In a leasing model, an Indian software company enters into agreements with customers (typically outside India) to lease out infrastructure, people and supporting processes over a finite period of time. In other words, deals are structured as capacity lease agreements.

This model is clearly far superior to a one-time sale model. In this model, the same individual can earn repeat revenue for the company. Multiple, concurrent billing to different customers is usually avoided by all reputed players (think of this as “serial monogamy”!).

At the same time, this model is far more complicated than a straight commodity sale and hence far too respectable to be classified as “body-shop”.

How does commodity transform into capacity? This takes two types of investments:

  • investment in infrastructure and
  • investment in supporting engineering processes

The investment in infrastructure is impressive and visible for all to see. Most customers who use the services of the Indian vendors do not have such facilities themselves! Moreover, no commodity trader anywhere in the world has ever created such infrastructure for his commodities!

The investment in processes conformance has tangible representations in the form of ISO and CMM certifications. This investment, more than the infrastructure, has gone a long way in building the confidence of the leasers in the capacity that is being leased out.

The following equation represents this transformation of commodity to capacity.

Capacity = Commodity + Campus + Conformance

- Kishore’s Law

Both these investments clearly elevate the Indian software play far above a straight commodity trade play. The sheer scale of these investments (thousands of acres of campus space spread across multiple cities and now even countries; and tens of thousands of people trained to conform to ISO and CMM processes) raises this capacity leasing business far above a straight commodity trade.

Yet, a swing back to commoditization occurs due to one crucial aspect of most such capacity leasing deals – a lack of accountability for, and worse, interest in, the final results.

A typical commodity seller takes no ownership for how his commodity is used by the buyer, post-sale. For example, someone who sells potatoes does not concern himself with what the buyer uses the potatoes for – to cook and eat, to eat raw, to make potato chips, whatever.

Most Indian software companies are in danger of falling into this mind-set. It is only too easy (and tempting) to not really care what the capacity they have leased out is being used for by the customer, as long as the revenue pours in. The middle managers in the leasing organizations also have a vested interest in keeping the leased capacity suitably low down the value chain – programming as opposed to design; execution as opposed to planing; following as opposed to leading.

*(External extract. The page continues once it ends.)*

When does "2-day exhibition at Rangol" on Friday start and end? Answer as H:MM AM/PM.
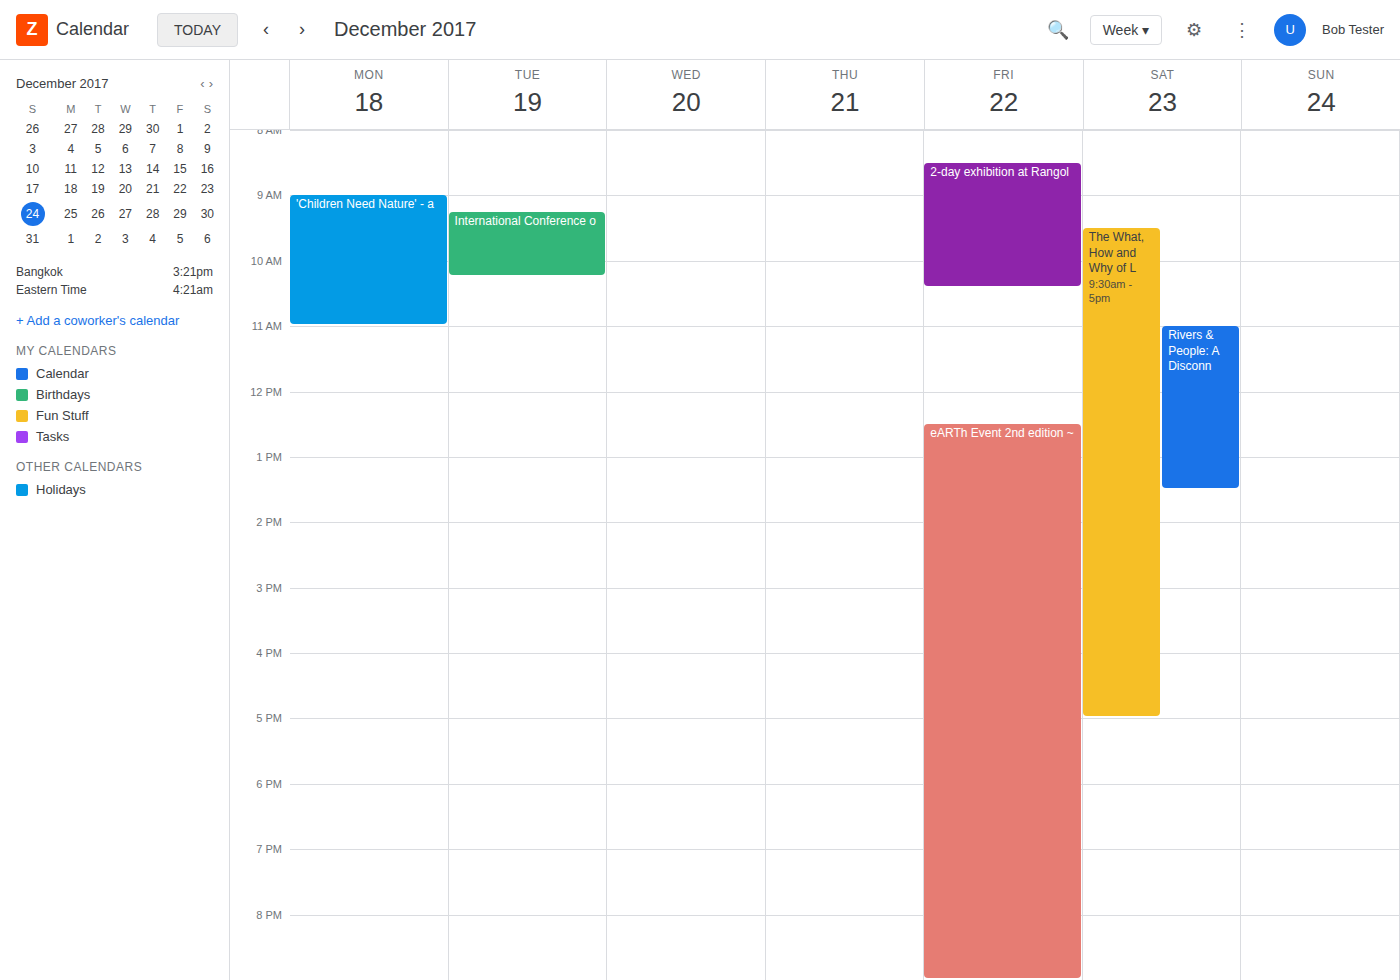
8:30 AM to 10:25 AM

With the ongoing crisis in world financial markets (which is sure to become a widespread global economic slump in the coming quarters) and a resulting vendor focus on utilization and billability (and buyer focus on job security), there is every likelihood that this tendency will continue. Vendors who avoid this tendency and voluntarily restructure their contracts to take accountability for final results stand to gain significant mind-share.